Biasanya, pasangan menyiapkan satu atau lebih photo booth dengan kamera instan tempat para tamu dapat berfoto. Para tamu kemudian menempatkan beberapa fotonya di buku tamu, disertai komentar, dan membuat album foto khusus untuk pengantin baru. Strip foto tersebut juga dijadikan kenang-kenangan untuk dibawa pulang oleh para tamu.
Lee Jae-kyung, seorang wanita berusia 29 tahun yang menikah minggu lalu, mengatakan menyewa booth foto adalah salah satu hal terbaik yang dia lakukan untuk upacara pernikahannya.

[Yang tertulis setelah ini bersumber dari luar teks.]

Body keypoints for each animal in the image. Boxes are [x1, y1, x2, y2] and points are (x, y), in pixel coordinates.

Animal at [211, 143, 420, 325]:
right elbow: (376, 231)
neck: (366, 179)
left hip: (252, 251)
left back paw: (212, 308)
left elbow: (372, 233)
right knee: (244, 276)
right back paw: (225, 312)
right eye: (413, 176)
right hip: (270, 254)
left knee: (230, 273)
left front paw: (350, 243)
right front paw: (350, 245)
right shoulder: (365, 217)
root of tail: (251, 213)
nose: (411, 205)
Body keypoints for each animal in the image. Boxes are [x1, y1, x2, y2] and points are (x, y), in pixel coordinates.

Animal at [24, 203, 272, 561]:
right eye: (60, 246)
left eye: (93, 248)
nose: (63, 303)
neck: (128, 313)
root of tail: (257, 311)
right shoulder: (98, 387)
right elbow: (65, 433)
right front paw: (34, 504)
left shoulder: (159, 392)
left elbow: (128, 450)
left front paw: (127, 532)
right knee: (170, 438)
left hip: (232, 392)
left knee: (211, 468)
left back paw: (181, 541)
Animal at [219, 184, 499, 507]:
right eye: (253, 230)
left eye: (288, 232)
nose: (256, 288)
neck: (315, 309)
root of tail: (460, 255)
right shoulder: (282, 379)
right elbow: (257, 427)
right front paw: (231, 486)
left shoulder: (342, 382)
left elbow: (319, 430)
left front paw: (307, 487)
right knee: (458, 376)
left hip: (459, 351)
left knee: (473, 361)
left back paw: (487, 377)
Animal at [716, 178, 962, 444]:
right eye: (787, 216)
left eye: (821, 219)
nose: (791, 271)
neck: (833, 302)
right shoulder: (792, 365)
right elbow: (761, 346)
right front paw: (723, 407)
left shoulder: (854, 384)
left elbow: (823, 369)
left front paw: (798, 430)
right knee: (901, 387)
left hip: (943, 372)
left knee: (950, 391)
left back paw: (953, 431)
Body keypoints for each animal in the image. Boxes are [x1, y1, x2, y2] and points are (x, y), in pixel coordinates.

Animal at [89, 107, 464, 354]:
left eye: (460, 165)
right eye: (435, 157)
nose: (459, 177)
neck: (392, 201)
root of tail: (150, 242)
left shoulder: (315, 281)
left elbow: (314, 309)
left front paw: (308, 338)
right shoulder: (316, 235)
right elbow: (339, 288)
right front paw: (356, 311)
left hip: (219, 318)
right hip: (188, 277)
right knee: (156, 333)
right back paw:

“Setelah pernikahan, banyak teman saya mengatakan kepada saya bahwa mereka bersenang-senang selama waktu senggang antara upacara dan resepsi, yang mungkin akan terasa sedikit membosankan. Mesin foto yang saya sewa memiliki koneksi online, sehingga pengguna dapat mengirimkan foto melalui email atau mempostingnya langsung ke media sosial. Saya senang mereka bisa mendapatkan suvenir dari pernikahan saya,” kata Lee.
Sebuah photo booth berharga antara 500.000 won dan 800.000 won untuk disewa, tergantung pada durasi sewa, menurut Banzzak, pemasok photo booth lokal yang mengkhususkan diri pada acara perusahaan atau upacara pernikahan.
Di tengah lonjakan popularitas foto instan baru-baru ini, permintaan akan pencetakan foto juga meningkat, yang mengarah pada diperkenalkannya kios pencetakan swalayan di toko serba ada.
Pada bulan Januari tahun lalu, CU, jaringan toko serba ada terkemuka di Korea, mendirikan kios pencetakan swalayan yang disebut “kotak cetak” di 30 cabangnya di seluruh negeri. Mesin tersebut memungkinkan pelanggan untuk mencetak foto atau dokumen sendiri dari komputer atau ponsel pintar mereka.
Menurut BGF Retail, perusahaan di balik rantai CU, rata-rata penggunaan bulanan kotak dorong per toko meningkat hampir empat kali lipat selama setahun terakhir dari 100 menjadi sekitar 400 peti. Remaja dan orang berusia 20-an menyumbang hampir 70 persen dari total pengguna.